◆ **WHAT THE TASK ASKS**
How many lines of the listing contain the string "during"? Only the number is wanted.

◆ **RECORDS SUPPLIED**
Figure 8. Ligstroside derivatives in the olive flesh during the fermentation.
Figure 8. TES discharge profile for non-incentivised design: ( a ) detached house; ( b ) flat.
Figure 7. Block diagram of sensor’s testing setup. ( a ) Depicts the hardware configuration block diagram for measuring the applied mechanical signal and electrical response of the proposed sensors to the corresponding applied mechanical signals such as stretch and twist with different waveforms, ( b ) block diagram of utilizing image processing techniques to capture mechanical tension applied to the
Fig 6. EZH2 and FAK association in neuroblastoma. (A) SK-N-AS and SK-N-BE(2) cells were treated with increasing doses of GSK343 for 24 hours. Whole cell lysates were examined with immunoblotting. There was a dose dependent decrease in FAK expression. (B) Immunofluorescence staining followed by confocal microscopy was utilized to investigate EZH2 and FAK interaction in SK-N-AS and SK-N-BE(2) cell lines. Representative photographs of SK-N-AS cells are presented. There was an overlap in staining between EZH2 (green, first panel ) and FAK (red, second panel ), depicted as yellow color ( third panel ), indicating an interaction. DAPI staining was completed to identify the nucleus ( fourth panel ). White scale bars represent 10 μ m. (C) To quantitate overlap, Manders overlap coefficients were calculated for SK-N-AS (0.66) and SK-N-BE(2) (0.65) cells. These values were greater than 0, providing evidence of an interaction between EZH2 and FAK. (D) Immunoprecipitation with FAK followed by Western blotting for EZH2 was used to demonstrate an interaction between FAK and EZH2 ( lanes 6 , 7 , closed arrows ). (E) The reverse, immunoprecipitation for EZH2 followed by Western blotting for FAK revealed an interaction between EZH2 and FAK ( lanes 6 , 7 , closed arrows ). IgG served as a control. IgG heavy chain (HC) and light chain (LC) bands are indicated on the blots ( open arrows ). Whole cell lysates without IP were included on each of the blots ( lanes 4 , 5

==

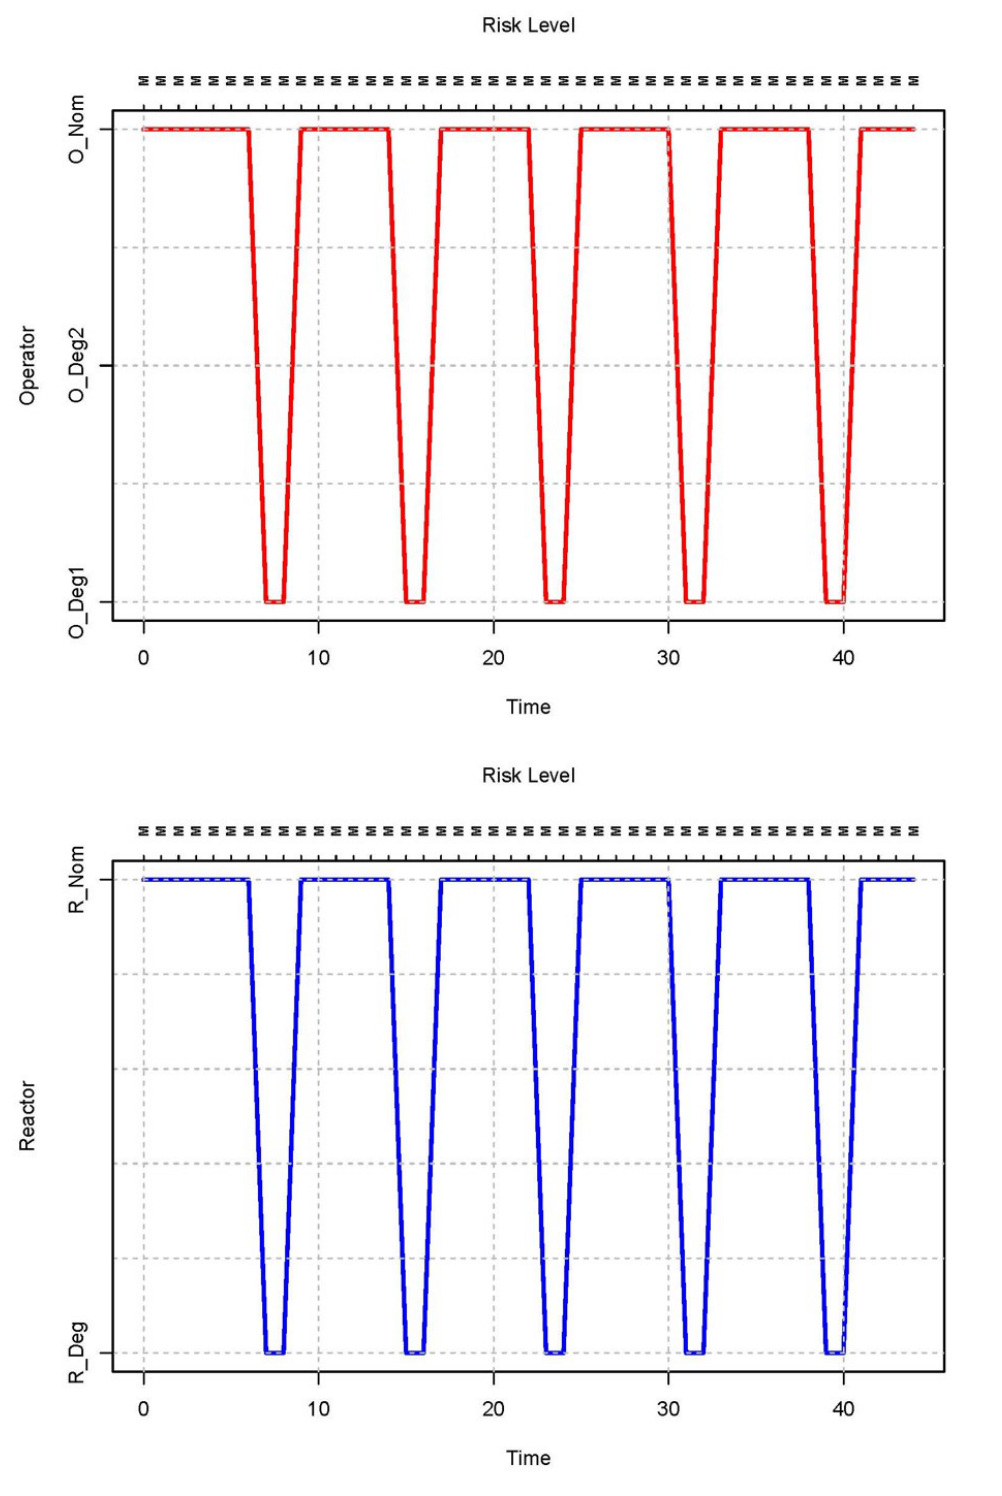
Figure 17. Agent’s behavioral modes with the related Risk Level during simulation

◆ **THE COMPLETED TASK**
2